> _ZU LÖSENDE AUFGABEN_:
**A.** Nennen Sie alle unterschiedlichen Wortformen im Auszug über Allerheiligen, die den Bestandteil „Fest“ oder „fest“ enthalten.
**B.** Schreiben Sie aus dem Auszug über Allerheiligen den Abschnitt von „Allerheiligen ist ein Fest, das“ bis einschließlich „Vollendung gelangt sind.“ wortgetreu ab.

> _AUSGEWÄHLTER ABSCHNITT_:
Allerheiligen ist ein Fest, das im Volk einen sehr düsteren Anstrich erhalten hat, was dem Festcharakter in keinster Weise entspricht. Sicher wirkt hier der nachfolgende Gedenktag Allerseelen hinein und das häufig neblige, unwirtliche Novemberwetter trägt zu dieser Stimmung ebenfalls bei. Aber:

Allerheiligen ist ein Fest der Freude

Die Entstehung dieses Hochfestes reicht zurück bis zu den Anfängen der Kirche. Bereits im 4. Jahrhundert gedachte man im Frühjahr aller Mäyrtyrer, die während der Christenverfolgungen gestorben waren. Märtyrer sind Heilige, die durch ihren Glauben und ihre Lebenshingabe für Christus geheiligt wurden und dadurch zur Vollendung gelangt sind.

> _VORLIEGENDE ANGABEN_:
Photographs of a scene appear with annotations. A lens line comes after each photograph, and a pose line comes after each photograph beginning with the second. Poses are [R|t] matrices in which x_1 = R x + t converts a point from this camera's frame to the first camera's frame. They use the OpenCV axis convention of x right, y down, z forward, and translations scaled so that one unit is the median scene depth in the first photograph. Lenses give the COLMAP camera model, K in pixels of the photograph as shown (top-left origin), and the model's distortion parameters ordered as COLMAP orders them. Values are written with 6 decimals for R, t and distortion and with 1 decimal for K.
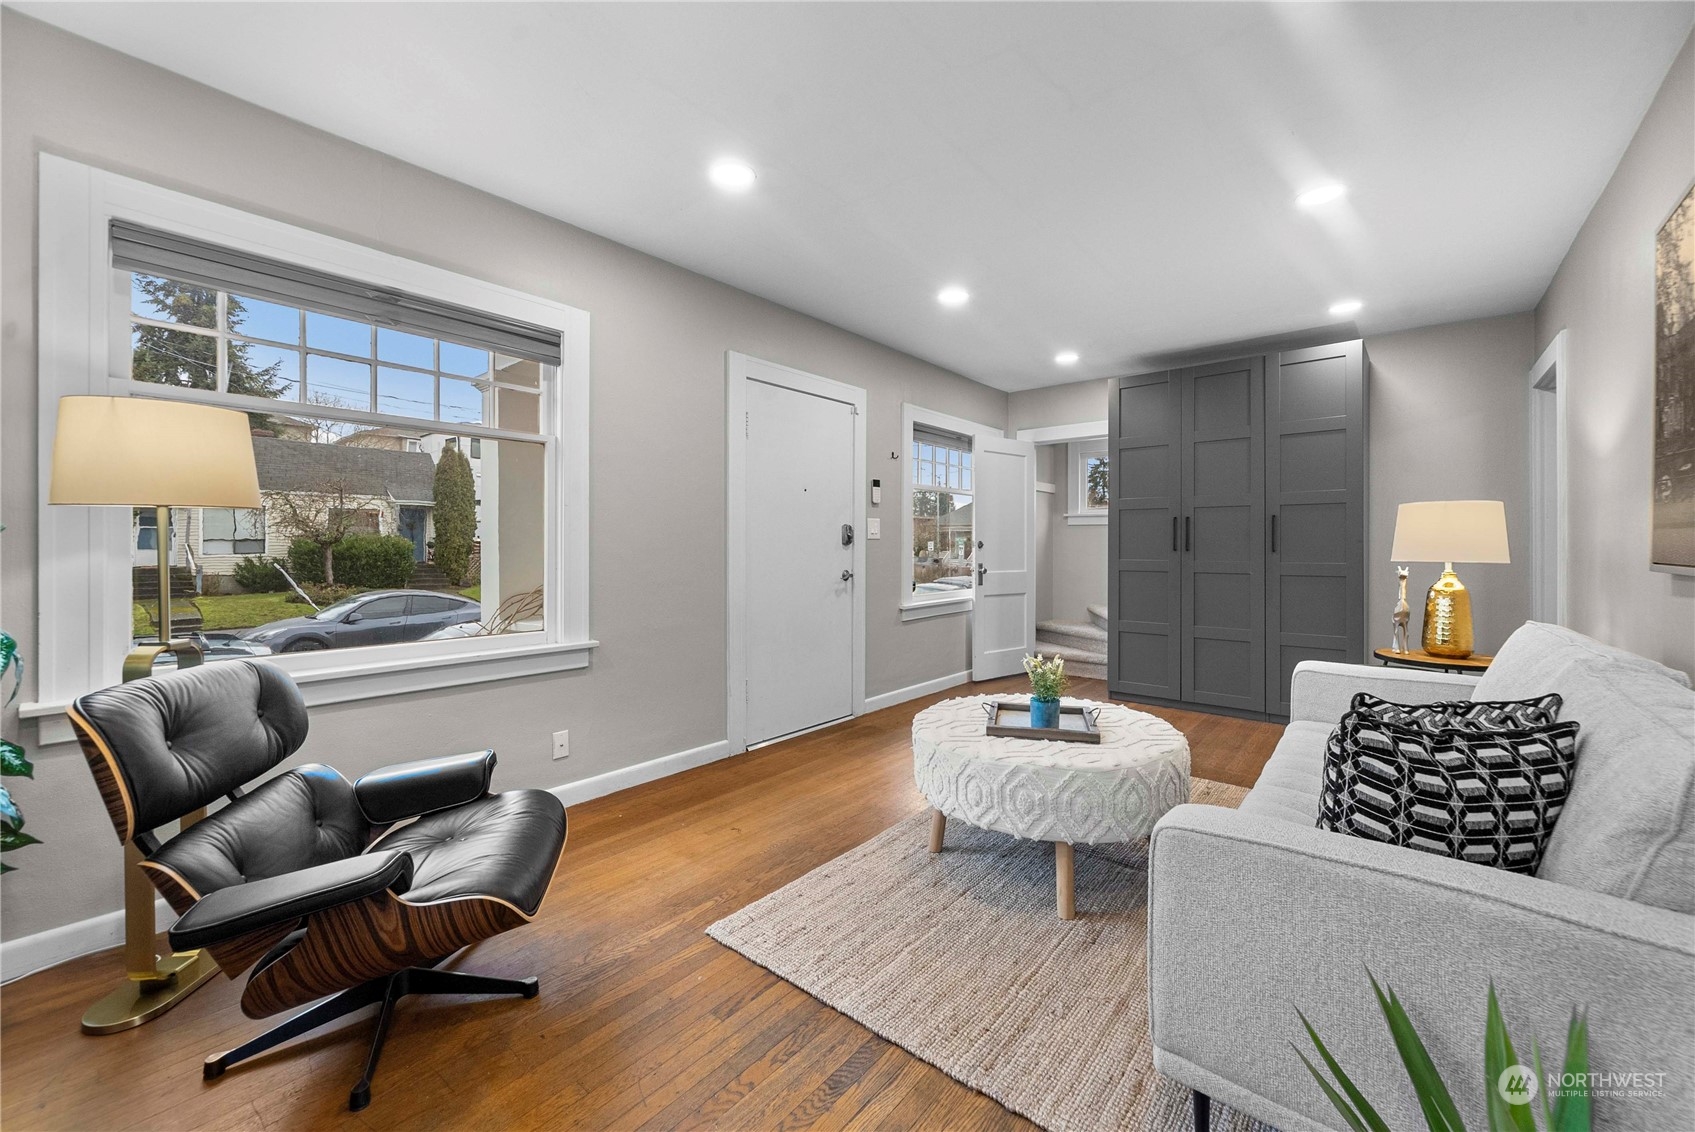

> _LÖSUNGEN_:
**A.** Fest, Festcharakter, Hochfestes

**B.**
Allerheiligen ist ein Fest, das im Volk einen sehr düsteren Anstrich erhalten hat, was dem Festcharakter in keinster Weise entspricht. Sicher wirkt hier der nachfolgende Gedenktag Allerseelen hinein und das häufig neblige, unwirtliche Novemberwetter trägt zu dieser Stimmung ebenfalls bei. Aber:

Allerheiligen ist ein Fest der Freude

Die Entstehung dieses Hochfestes reicht zurück bis zu den Anfängen der Kirche. Bereits im 4. Jahrhundert gedachte man im Frühjahr aller Mäyrtyrer, die während der Christenverfolgungen gestorben waren. Märtyrer sind Heilige, die durch ihren Glauben und ihre Lebenshingabe für Christus geheiligt wurden und dadurch zur Vollendung gelangt sind.